Vegetative regeneration is a key function for the maintenance of species subjected to recurrent disturbance, particularly in infertile situations that can prevail in the most disturbed floodplain habitats (Bellingham & Sparrow, 2000; Klimešová & Klimeš, 2007). Several authors have demonstrated the prevalent role of clonal growth in species maintenance after disturbances through survival of deeply anchored roots or rhizomes, spreading from refuges or sprouting from vegetative propagules (Prach & Pyšek, 1994; Henry et al., 1996; Barsoum, 2002). As an example, along U.S.A. rivers, two shrubs common on the channel shelf (a bank feature), Alnus serrulata (Ait.) Willd. and Cornus amomum Mill., are relatively resistant to destruction by flooding because of small, highly resilient stems and the ability to sprout rapidly from damaged stumps (Hupp & Osterkamp, 1985). This high capability of regrowth is also facilitated by the production of adventitious roots that utilize nutrients in alluvial material deposited by floods, allowing for rapid rooting of flood-detached branches (Hupp & Osterkamp, 1996). Plants that produce rhizomatous systems resist flood disturbance by vegetative production of new shoots from resistant rhizomes (Bartley & Spence, 1987; Willby, Abernethy & Demars, 2000; Kotschy & Rogers, 2008). Plants having a high growth rate should also be selected when disturbance frequency increases. High growth rate would be important not only for seedlings, but also for plants that regenerate from plant fragments, or that colonize empty patches by growing in from the edge (Barrat-Segretain & Amoros, 1996; Henry & Amoros, 1996).

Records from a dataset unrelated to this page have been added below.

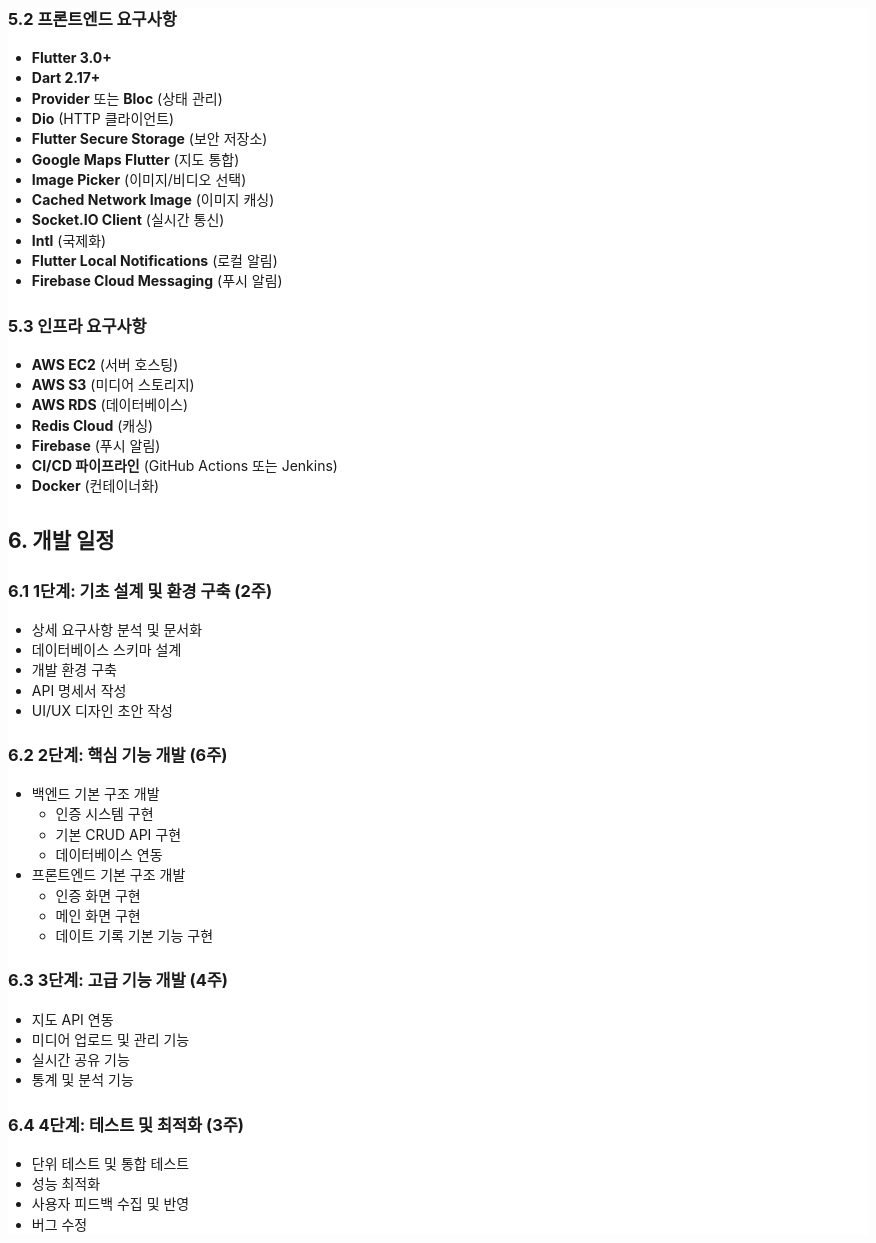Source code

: 
### 5.2 프론트엔드 요구사항
- **Flutter 3.0+**
- **Dart 2.17+**
- **Provider** 또는 **Bloc** (상태 관리)
- **Dio** (HTTP 클라이언트)
- **Flutter Secure Storage** (보안 저장소)
- **Google Maps Flutter** (지도 통합)
- **Image Picker** (이미지/비디오 선택)
- **Cached Network Image** (이미지 캐싱)
- **Socket.IO Client** (실시간 통신)
- **Intl** (국제화)
- **Flutter Local Notifications** (로컬 알림)
- **Firebase Cloud Messaging** (푸시 알림)

### 5.3 인프라 요구사항
- **AWS EC2** (서버 호스팅)
- **AWS S3** (미디어 스토리지)
- **AWS RDS** (데이터베이스)
- **Redis Cloud** (캐싱)
- **Firebase** (푸시 알림)
- **CI/CD 파이프라인** (GitHub Actions 또는 Jenkins)
- **Docker** (컨테이너화)

## 6. 개발 일정

### 6.1 1단계: 기초 설계 및 환경 구축 (2주)
- 상세 요구사항 분석 및 문서화
- 데이터베이스 스키마 설계
- 개발 환경 구축
- API 명세서 작성
- UI/UX 디자인 초안 작성

### 6.2 2단계: 핵심 기능 개발 (6주)
- 백엔드 기본 구조 개발
  - 인증 시스템 구현
  - 기본 CRUD API 구현
  - 데이터베이스 연동
- 프론트엔드 기본 구조 개발
  - 인증 화면 구현
  - 메인 화면 구현
  - 데이트 기록 기본 기능 구현

### 6.3 3단계: 고급 기능 개발 (4주)
- 지도 API 연동
- 미디어 업로드 및 관리 기능
- 실시간 공유 기능
- 통계 및 분석 기능

### 6.4 4단계: 테스트 및 최적화 (3주)
- 단위 테스트 및 통합 테스트
- 성능 최적화
- 사용자 피드백 수집 및 반영
- 버그 수정
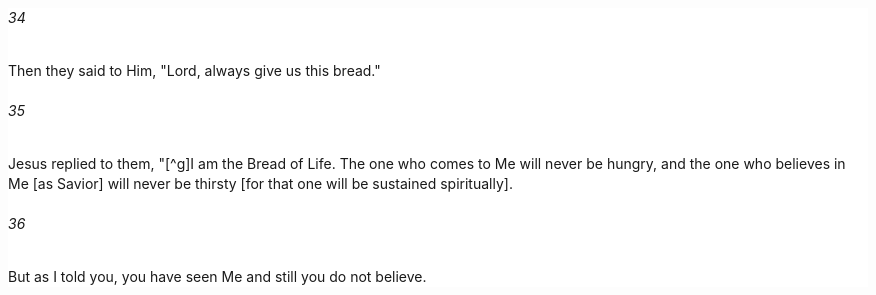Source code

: 










###### 34 







Then they said to Him, "Lord, always give us this bread." 















###### 35 







Jesus replied to them, "[^g]I am the Bread of Life. The one who comes to Me will never be hungry, and the one who believes in Me [as Savior] will never be thirsty [for that one will be sustained spiritually]. 















###### 36 







But as I told you, you have seen Me and still you do not believe. 














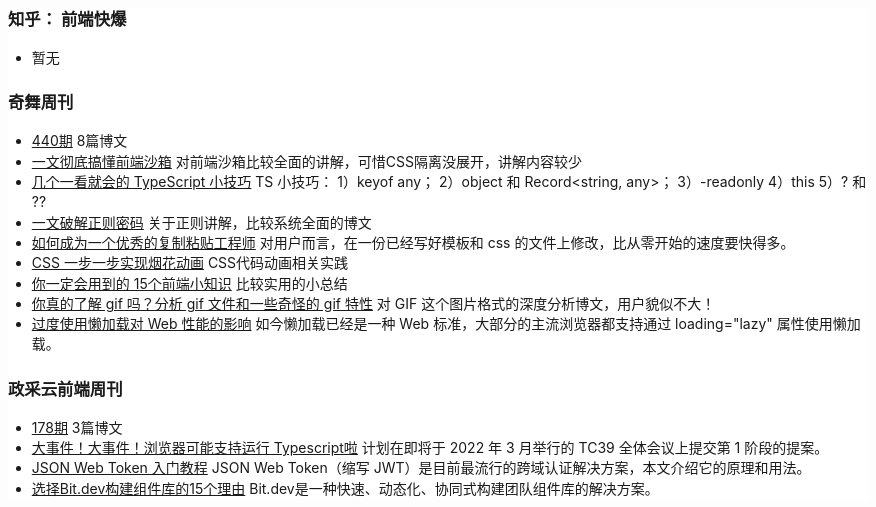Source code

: 
### 知乎： 前端快爆
* 暂无

### 奇舞周刊
* [440期](https://weekly.75.team/issue440.html) 8篇博文
* [一文彻底搞懂前端沙箱](https://mp.weixin.qq.com/s/uu0H2MTO1z1b8nsfuoyLQw) 对前端沙箱比较全面的讲解，可惜CSS隔离没展开，讲解内容较少
* [几个一看就会的 TypeScript 小技巧](https://mp.weixin.qq.com/s/_70LnSTEhawjD-Gft_YiMQ) TS 小技巧： 1）keyof any； 2）object 和 Record<string, any>； 3）-readonly 4）this 5）? 和 ??
* [一文破解正则密码](https://mp.weixin.qq.com/s/T0JFH618B_BVTzTr8m31bw) 关于正则讲解，比较系统全面的博文
* [如何成为一个优秀的复制粘贴工程师](https://mp.weixin.qq.com/s/iIY4BEAuFdzPUrR9dhCKPg) 对用户而言，在一份已经写好模板和 css 的文件上修改，比从零开始的速度要快得多。
* [CSS 一步一步实现烟花动画](https://mp.weixin.qq.com/s/xatT3MVWyT6BVS8up3EVaA) CSS代码动画相关实践
* [你一定会用到的 15个前端小知识](https://mp.weixin.qq.com/s/S_9KQMe9S1F3kAGDaggn6w) 比较实用的小总结
* [你真的了解 gif 吗？分析 gif 文件和一些奇怪的 gif 特性](https://mp.weixin.qq.com/s/Gp-WbBF9vlz_Es5xlrkx9A) 对 GIF 这个图片格式的深度分析博文，用户貌似不大！
* [过度使用懒加载对 Web 性能的影响](https://mp.weixin.qq.com/s/Yb4bN_jjVOo2xUDPeKD_GA) 如今懒加载已经是一种 Web 标准，大部分的主流浏览器都支持通过 loading="lazy" 属性使用懒加载。

### 政采云前端周刊
* [178期](https://weekly.zoo.team/detail/178) 3篇博文
* [大事件！大事件！浏览器可能支持运行 Typescript啦](https://juejin.cn/post/7073808372239335455) 计划在即将于 2022 年 3 月举行的 TC39 全体会议上提交第 1 阶段的提案。
* [JSON Web Token 入门教程](https://www.ruanyifeng.com/blog/2018/07/json_web_token-tutorial.html) JSON Web Token（缩写 JWT）是目前最流行的跨域认证解决方案，本文介绍它的原理和用法。
* [选择Bit.dev构建组件库的15个理由](https://cloud.tencent.com/developer/article/1651154) Bit.dev是一种快速、动态化、协同式构建团队组件库的解决方案。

Disturbance affects the size of eroded versus deposited patches, as patches tend to be larger when disturbances increase in intensity. Traits linked to vegetative and to sexual reproduction are involved differently in the recolonization process, depending on patch size (Miller, 1982; Belsky, 1986). The growth rate of plants at the patch edge, as well as patch size, determine the contribution of vegetative propagation to recolonization (Connell & Keough, 1985). In large patches, seed colonization tends to dominate, whereas the edge effect tends to be low (Vandvik, 2004). Further, Miller (1982) also suggested that large patches should be colonized mostly by species having high rates of reproduction and high dispersal ability, whereas small patches should be colonized mostly by more competitive species with a high growth rate located around the patch perimeter (edge effect). Consequently, even if the regenerative strategies involved in the colonization process vary according to patch size, large patches (i.e. patches that are usually generated by a high frequency and/or intensity of disturbances) should be colonized mainly by seeds with high dispersal ability.